Submitted by David Armiak on
A resolution calling for a radical rewrite of the U.S. Constitution is once again moving in the Wisconsin Legislature.
The Republican-backed Senate Joint Resolution 8/Assembly Resolution 9 calls for a constitutional convention to propose sweeping amendments to the country's founding document to curtail the powers of the federal government. Under Article V of the Constitution, at least two-thirds of the states must submit applications in order to convene a constitutional convention.
Both 2021 resolutions have been voted out of committee with the Senate version awaiting scheduling for a floor vote.
The resolution passed the Assembly almost entirely along partisan lines in 2020, but never saw a vote in the Senate. With former Senate Majority Leader Scott Fitzgerald's election to the U.S. House late last year, the prospects for a vote on the resolution now rest with Majority Leader Sen. Devin LeMahieu (R) and Senate President Chris Kapenga (R).

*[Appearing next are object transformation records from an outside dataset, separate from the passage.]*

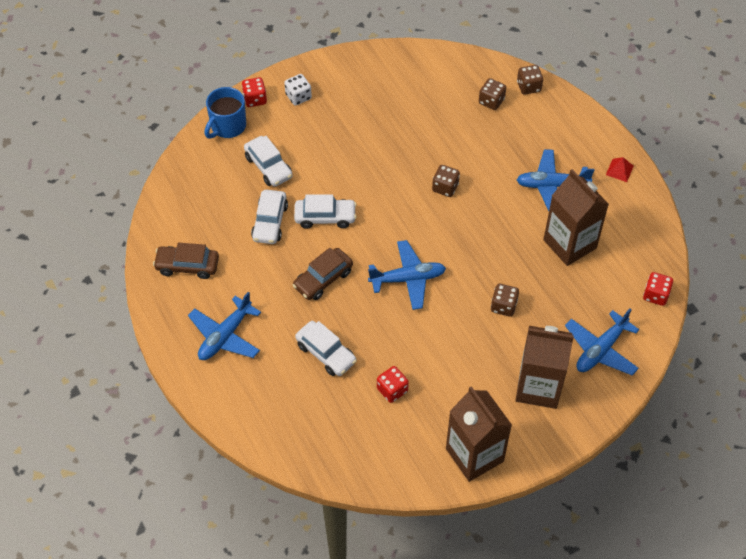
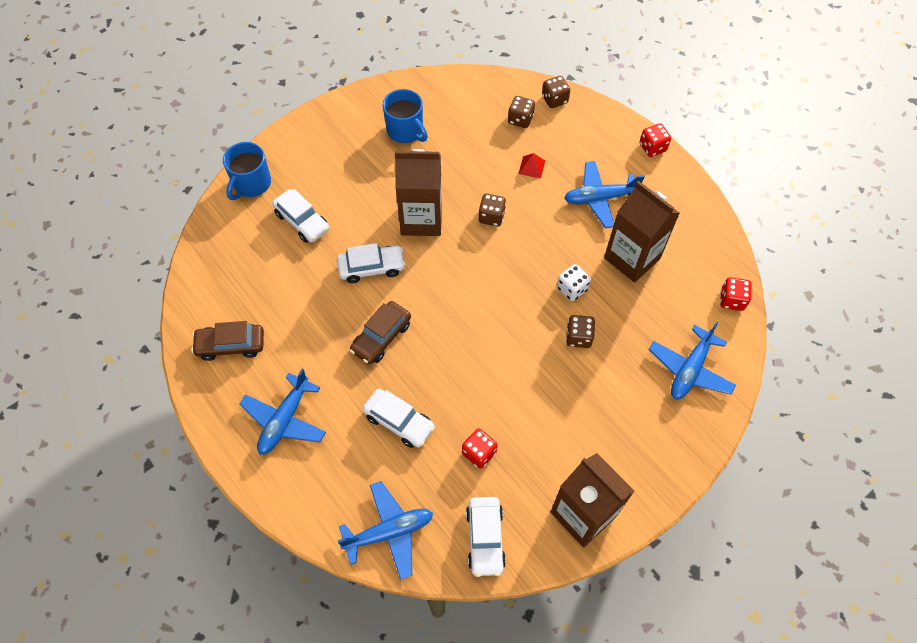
camera: 10 degrees left, 5 degrees up
(255, 99) = (276, 151): red dice -> red dice (652, 147)
(270, 222) = (313, 282): white car -> white car (485, 538)
(298, 96) = (321, 142): white dice -> white dice (572, 289)
(379, 97) = (405, 131): none -> blue mug
(407, 279) = (471, 323): blue plane -> blue plane (389, 532)
(538, 387) = (634, 423): brown carton -> brown carton (421, 219)
(619, 170) = (664, 172): red pyramid -> red pyramid (531, 167)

While neither are sponsors of the current resolution, Kapenga introduced a 2017 resolution based off of an American Legislative Exchange Council (ALEC) model that he claimed would limit a constitutional convention to requiring the federal government to balance its budget. That measure passed in both chambers.

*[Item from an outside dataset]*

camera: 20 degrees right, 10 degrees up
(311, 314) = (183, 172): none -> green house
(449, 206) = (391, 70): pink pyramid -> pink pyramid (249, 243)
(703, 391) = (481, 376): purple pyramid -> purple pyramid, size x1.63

ALEC is a pay-to-play operation where legislators and corporate lobbyists meet behind closed doors to adopt model legislation on a broad range of public policy issues.
A Center for Media and Democracy (CMD) review of the current sponsors of the joint resolution shows a whopping 16 have documented ties to ALEC.

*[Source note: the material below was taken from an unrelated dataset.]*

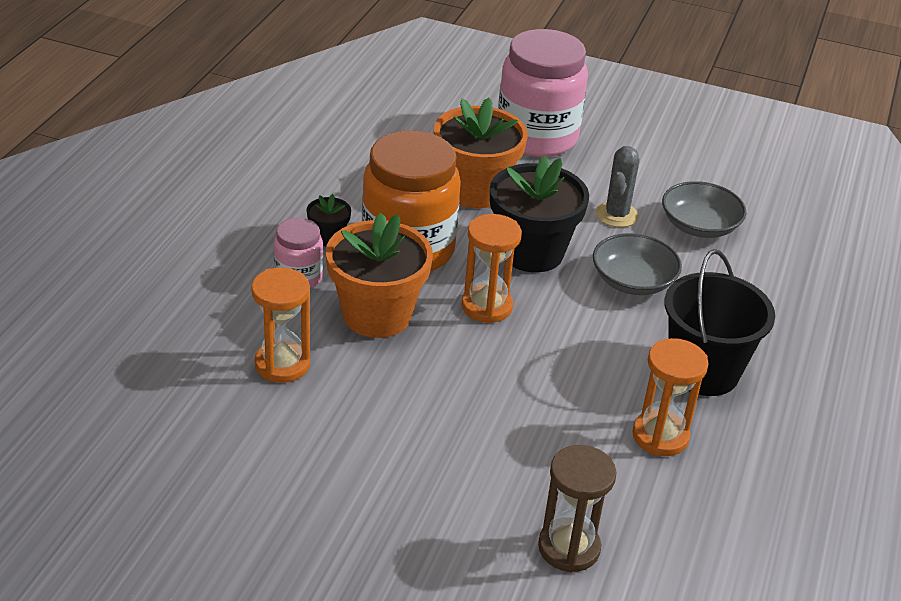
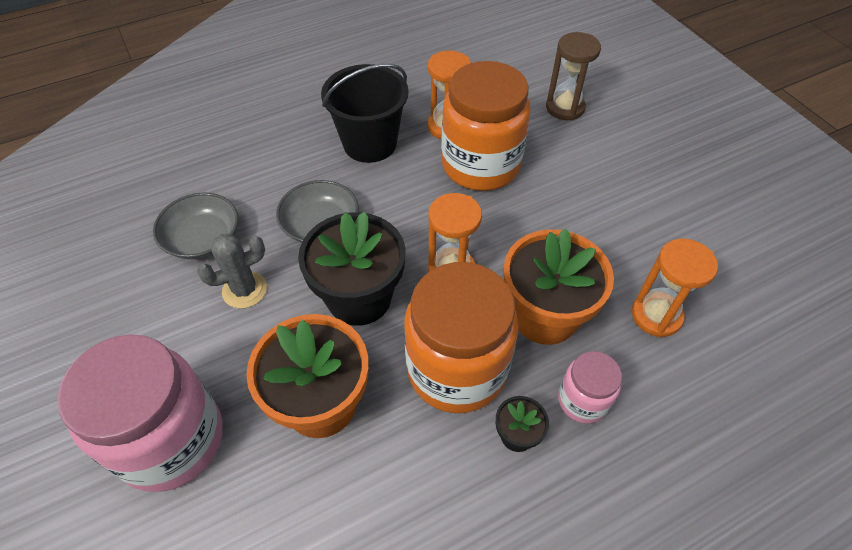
camera: 135 degrees left, 15 degrees up
(574, 412) = (480, 165): none -> orange jar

When asked if he was worried about the Constitution being open to a full rewrite in 2017, Kapenga, also an ALEC lawmaker, told The Cap Times, "It would be illegal for them to vote on anything that's outside of the authority of the call."
But this time, Wisconsin lawmakers are considering the Convention of States (COS) resolution which is more broadly written to include limiting the powers and jurisdiction of the federal government alongside fiscal restraints and term limits.
In 2021, 42 COS resolutions have been introduced in 24 states.
Convention of State Action (COSA), a project founded by Mark Meckler and Eric O'Keefe and promoted by ALEC, is lobbying hard for the resolution, and is the only organization registered in favor with the Wisconsin Ethics Commission.
Meckler, who in addition to running a number of nonprofits recently became the interim president of the social media app Parler backed by the billionaire, right-wing megadonor Rebecca Mercer, testified in favor of the resolution at public hearings in the Assembly and Senate last month.
COSA, a registered 501(c)(4) nonprofit that is not required to disclose its donors by law, brought in close to $5 million in revenue in 2018, according to its latest available IRS filing. Meckler also heads up nonprofits the Convention of States Foundation (COSF), CSG Action (CSGA), and Defending Liberty (DF).
Latest available IRS filings for 2018 showed COSF annual revenue of $4.3 million; CSGA annual revenue of $581,000; and DF annual revenue of $180,000. In total, Meckler’s four nonprofits bring in over $10 million per year.
CMD previously traced millions in contributions to Meckler's nonprofits through dark money vehicles run by Trump's "judge whisperer" Leonard Leo and donor advised funds such as Vanguard Charitable Endowment Program, the Greater Houston Community Foundation, Donors Capital Fund, and DonorsTrust.
Wisconsin's O'Keefe serves on the board of all four of Meckler's organizations. O'Keefe is a right-wing political operative with strong ties to Charles and the late David Koch who serves as director for the right-wing blog Empower Wisconsin.
O'Keefe is well known for being a target of the 2012-2015 "John Doe" criminal investigation into possible illegal campaign coordination between Wisconsin Governor Scott Walker, Wisconsin Club for Growth (of which O'Keefe is a director), and numerous other dark money groups, until it was ended by the Wisconsin Supreme Court in July 2015.
Meckler told Empower Wisconsin in a post published on April 18, "What we are witnessing is a radical administration that is ruling by executive fiat. The only way to rein that in at the state level is through the Legislature, and the only way to do that at the federal level is through a Convention of States."